--- THE DATA ---

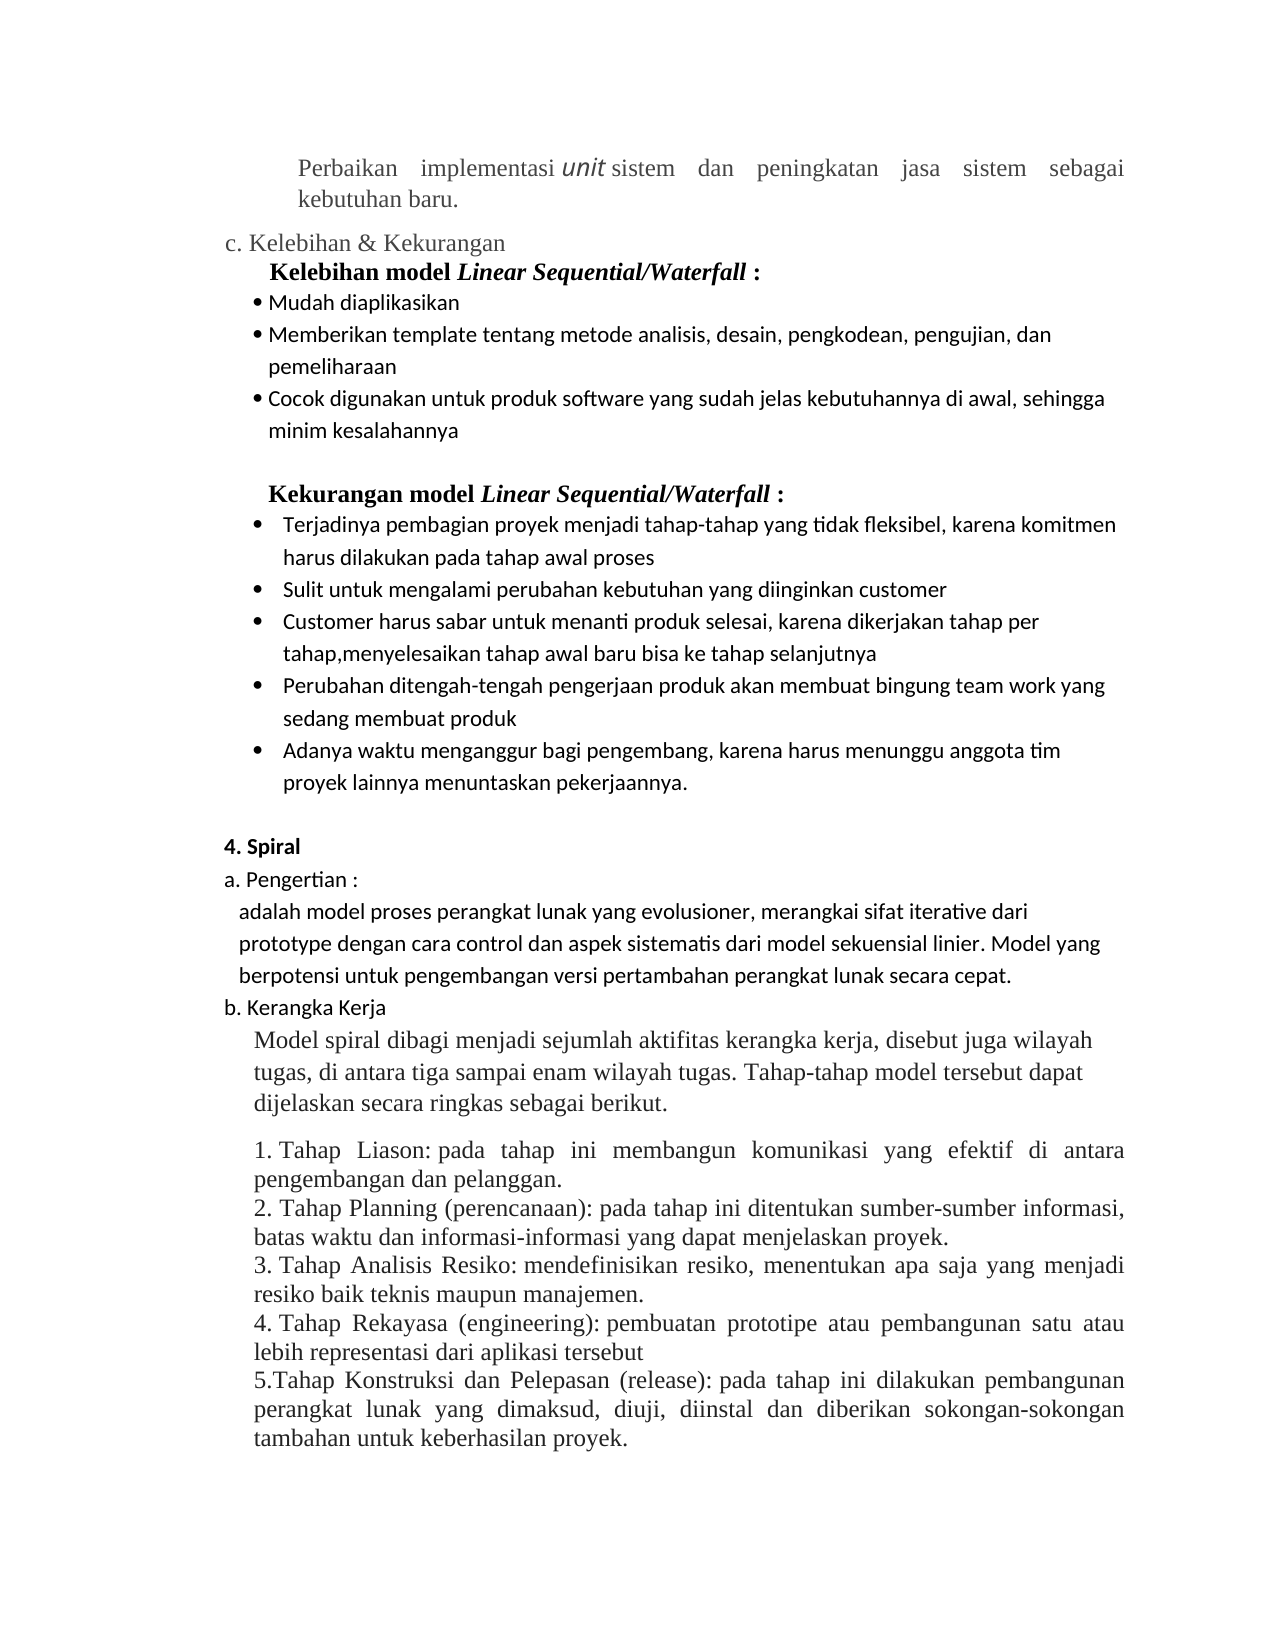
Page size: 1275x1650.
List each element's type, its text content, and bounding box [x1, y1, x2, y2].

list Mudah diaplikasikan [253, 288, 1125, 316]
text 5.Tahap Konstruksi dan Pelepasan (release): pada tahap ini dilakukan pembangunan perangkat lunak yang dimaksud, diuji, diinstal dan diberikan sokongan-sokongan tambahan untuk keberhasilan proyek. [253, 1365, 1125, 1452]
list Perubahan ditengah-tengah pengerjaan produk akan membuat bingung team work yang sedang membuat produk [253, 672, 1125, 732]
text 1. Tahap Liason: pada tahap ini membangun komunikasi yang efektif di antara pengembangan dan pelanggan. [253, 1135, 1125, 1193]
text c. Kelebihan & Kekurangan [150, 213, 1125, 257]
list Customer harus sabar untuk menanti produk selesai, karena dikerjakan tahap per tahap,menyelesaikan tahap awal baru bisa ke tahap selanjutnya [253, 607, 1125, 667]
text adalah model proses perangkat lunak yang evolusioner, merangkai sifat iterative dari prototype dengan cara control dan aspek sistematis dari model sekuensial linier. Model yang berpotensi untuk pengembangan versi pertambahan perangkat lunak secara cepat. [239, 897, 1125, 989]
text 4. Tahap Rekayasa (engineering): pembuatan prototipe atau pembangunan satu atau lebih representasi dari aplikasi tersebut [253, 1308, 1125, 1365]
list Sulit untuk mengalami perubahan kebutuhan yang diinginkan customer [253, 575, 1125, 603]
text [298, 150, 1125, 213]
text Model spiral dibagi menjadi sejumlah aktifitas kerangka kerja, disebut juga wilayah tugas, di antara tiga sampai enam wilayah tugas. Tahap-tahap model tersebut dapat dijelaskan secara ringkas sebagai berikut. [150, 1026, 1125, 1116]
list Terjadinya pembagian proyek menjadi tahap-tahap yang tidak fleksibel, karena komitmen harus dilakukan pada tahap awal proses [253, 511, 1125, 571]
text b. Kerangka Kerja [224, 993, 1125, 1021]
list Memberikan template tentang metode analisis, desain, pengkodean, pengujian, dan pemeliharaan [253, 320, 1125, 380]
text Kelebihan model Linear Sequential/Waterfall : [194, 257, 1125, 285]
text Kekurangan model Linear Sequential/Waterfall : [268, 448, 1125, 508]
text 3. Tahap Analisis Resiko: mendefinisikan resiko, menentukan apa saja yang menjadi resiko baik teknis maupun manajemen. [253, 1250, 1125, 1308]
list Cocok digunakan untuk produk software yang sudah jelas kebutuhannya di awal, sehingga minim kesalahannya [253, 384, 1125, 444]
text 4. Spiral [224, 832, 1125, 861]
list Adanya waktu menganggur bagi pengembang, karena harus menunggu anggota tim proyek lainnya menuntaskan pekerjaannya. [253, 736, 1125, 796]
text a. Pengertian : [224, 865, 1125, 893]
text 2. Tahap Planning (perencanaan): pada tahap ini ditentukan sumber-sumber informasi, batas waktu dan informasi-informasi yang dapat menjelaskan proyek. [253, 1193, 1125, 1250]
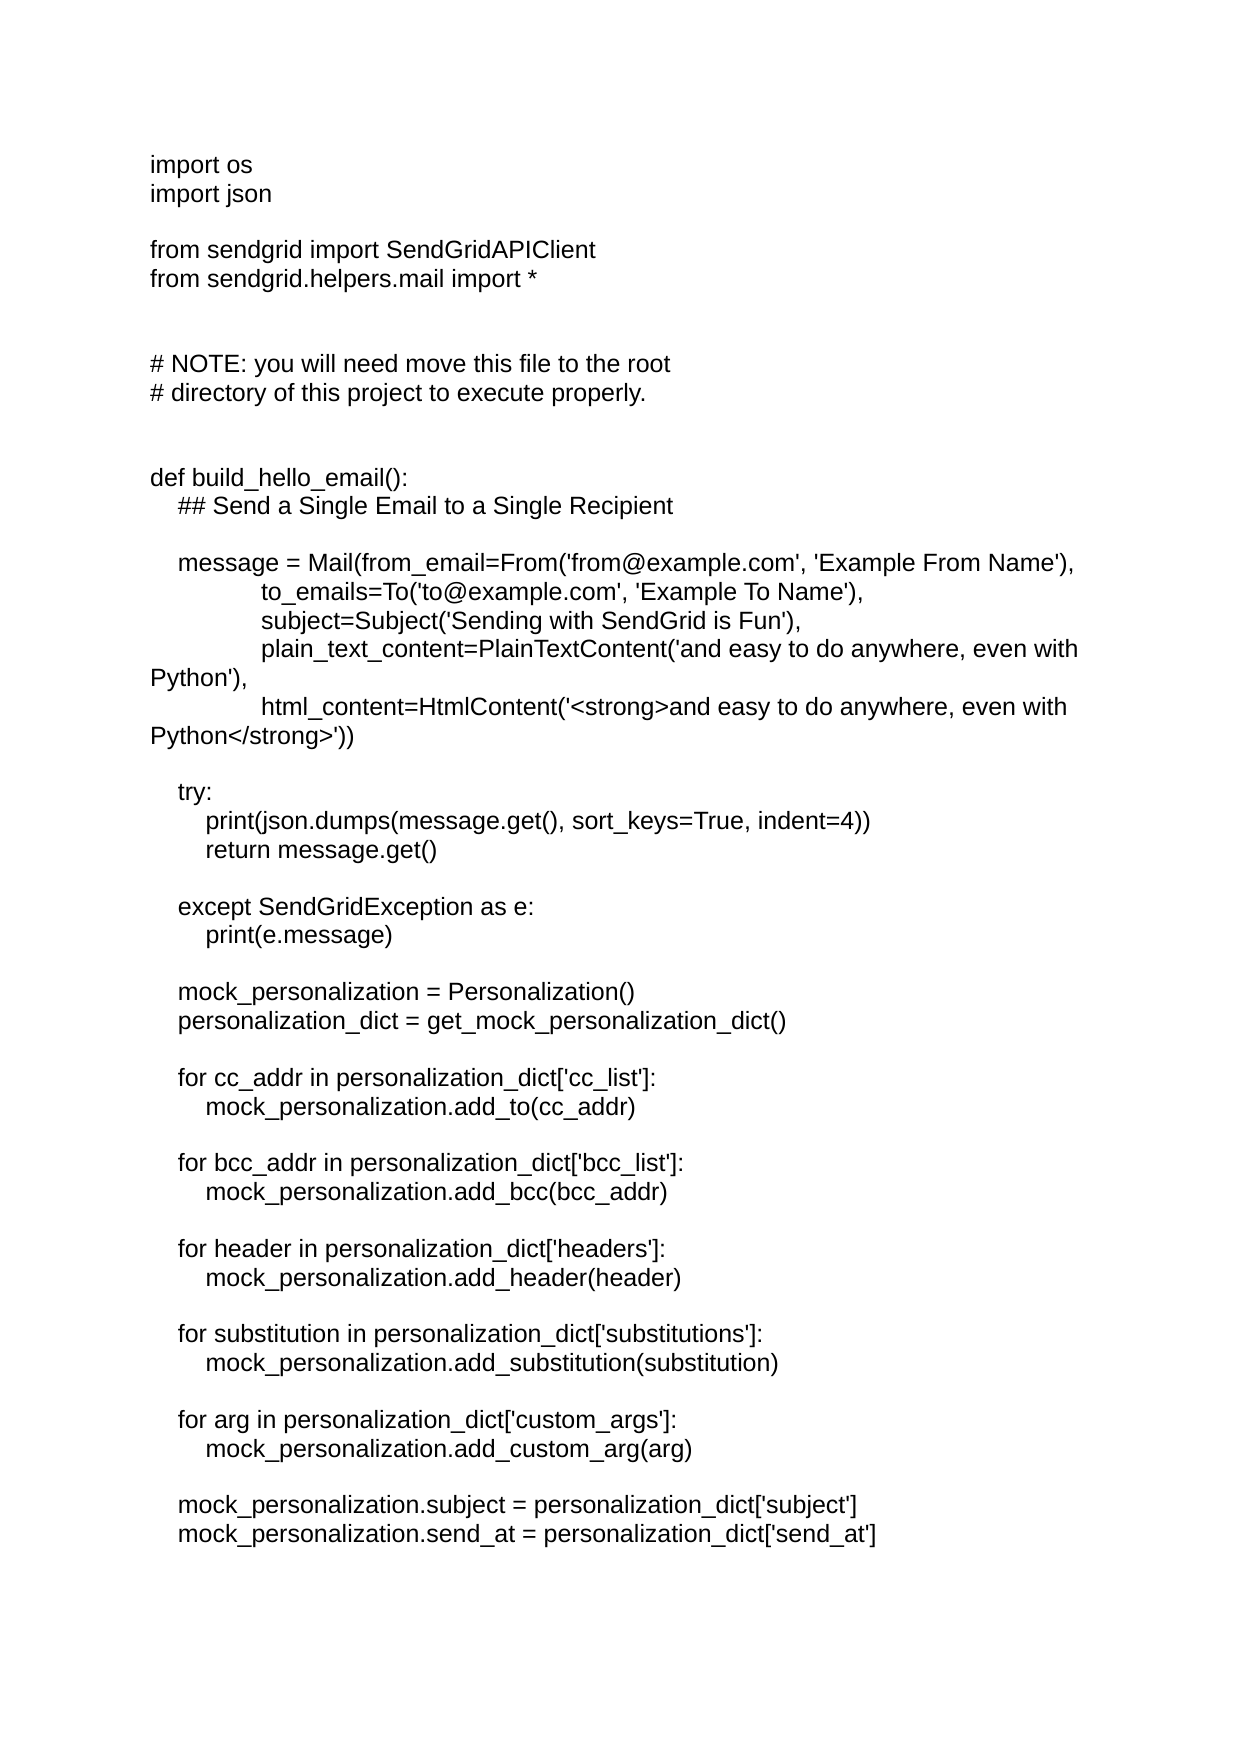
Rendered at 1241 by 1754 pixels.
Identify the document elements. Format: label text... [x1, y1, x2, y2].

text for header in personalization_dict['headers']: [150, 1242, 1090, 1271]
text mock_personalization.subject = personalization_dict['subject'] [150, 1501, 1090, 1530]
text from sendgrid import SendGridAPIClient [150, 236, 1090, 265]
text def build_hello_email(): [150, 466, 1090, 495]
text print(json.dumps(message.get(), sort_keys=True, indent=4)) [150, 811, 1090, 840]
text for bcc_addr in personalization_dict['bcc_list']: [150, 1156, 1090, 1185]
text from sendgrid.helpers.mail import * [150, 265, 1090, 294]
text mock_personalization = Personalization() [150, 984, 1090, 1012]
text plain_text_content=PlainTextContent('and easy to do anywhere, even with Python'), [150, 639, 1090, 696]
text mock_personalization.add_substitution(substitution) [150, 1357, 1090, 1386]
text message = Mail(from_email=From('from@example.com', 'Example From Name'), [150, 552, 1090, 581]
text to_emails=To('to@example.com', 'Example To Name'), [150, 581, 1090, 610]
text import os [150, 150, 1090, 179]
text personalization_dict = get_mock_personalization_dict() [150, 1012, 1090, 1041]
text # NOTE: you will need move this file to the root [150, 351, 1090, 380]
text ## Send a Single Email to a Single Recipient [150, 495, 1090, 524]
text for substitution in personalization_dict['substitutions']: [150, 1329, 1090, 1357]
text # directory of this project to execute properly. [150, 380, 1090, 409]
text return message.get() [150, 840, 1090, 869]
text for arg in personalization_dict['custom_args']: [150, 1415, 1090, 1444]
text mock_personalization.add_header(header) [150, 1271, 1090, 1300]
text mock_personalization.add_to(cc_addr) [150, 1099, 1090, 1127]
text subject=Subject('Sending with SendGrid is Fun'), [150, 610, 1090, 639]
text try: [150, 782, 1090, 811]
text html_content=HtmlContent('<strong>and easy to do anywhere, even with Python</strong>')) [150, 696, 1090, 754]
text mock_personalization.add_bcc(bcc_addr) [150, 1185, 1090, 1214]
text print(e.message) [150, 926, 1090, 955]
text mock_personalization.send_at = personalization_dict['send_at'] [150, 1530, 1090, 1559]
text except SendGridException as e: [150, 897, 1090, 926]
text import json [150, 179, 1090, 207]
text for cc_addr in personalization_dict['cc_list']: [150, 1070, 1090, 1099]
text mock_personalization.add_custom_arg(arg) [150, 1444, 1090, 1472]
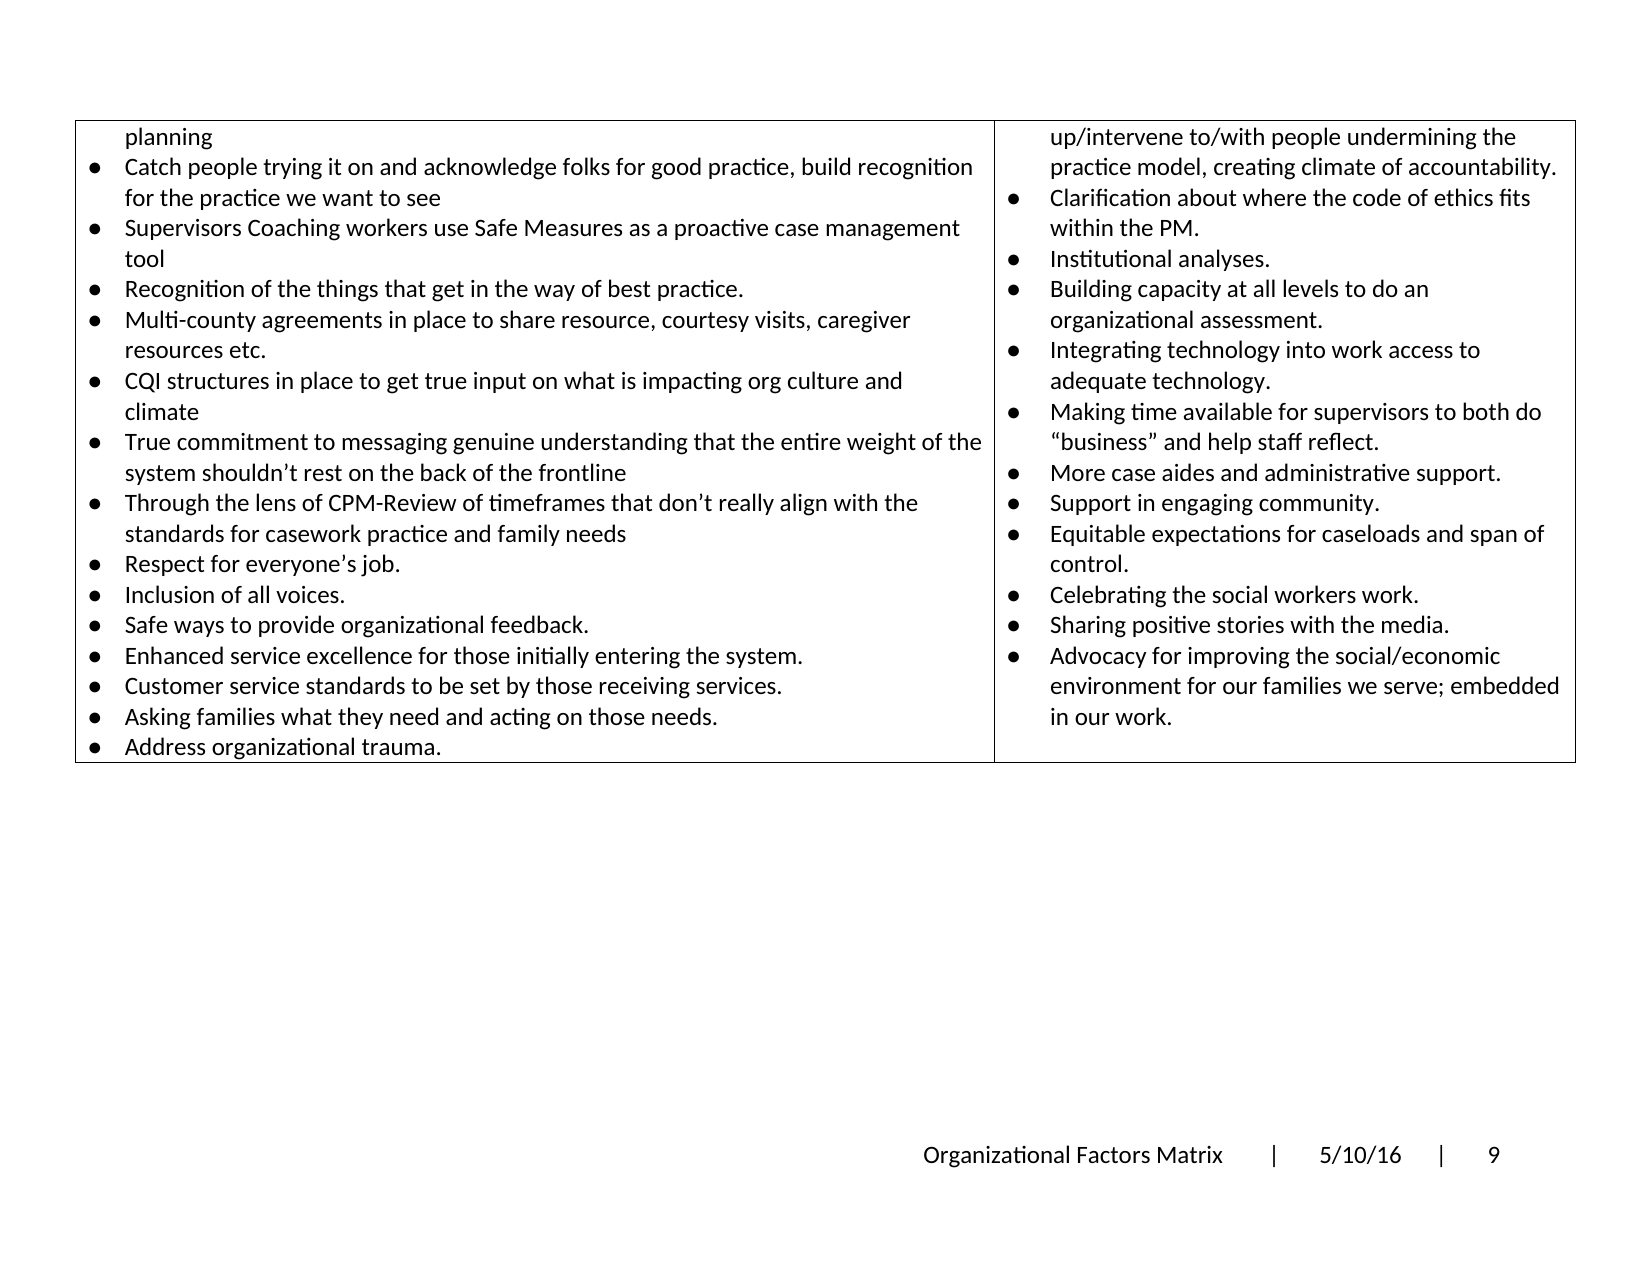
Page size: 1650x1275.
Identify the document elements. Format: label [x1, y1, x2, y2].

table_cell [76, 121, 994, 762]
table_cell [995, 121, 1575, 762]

---

(GOAL OF THE EXERCISE): Copy out each line of the material above that holds the word "even".

(RESULT OF THIS TASK):
text plain_text_content=PlainTextContent('and easy to do anywhere, even with Python'), [150, 639, 1090, 696]
text html_content=HtmlContent('<strong>and easy to do anywhere, even with Python</strong>')) [150, 696, 1090, 754]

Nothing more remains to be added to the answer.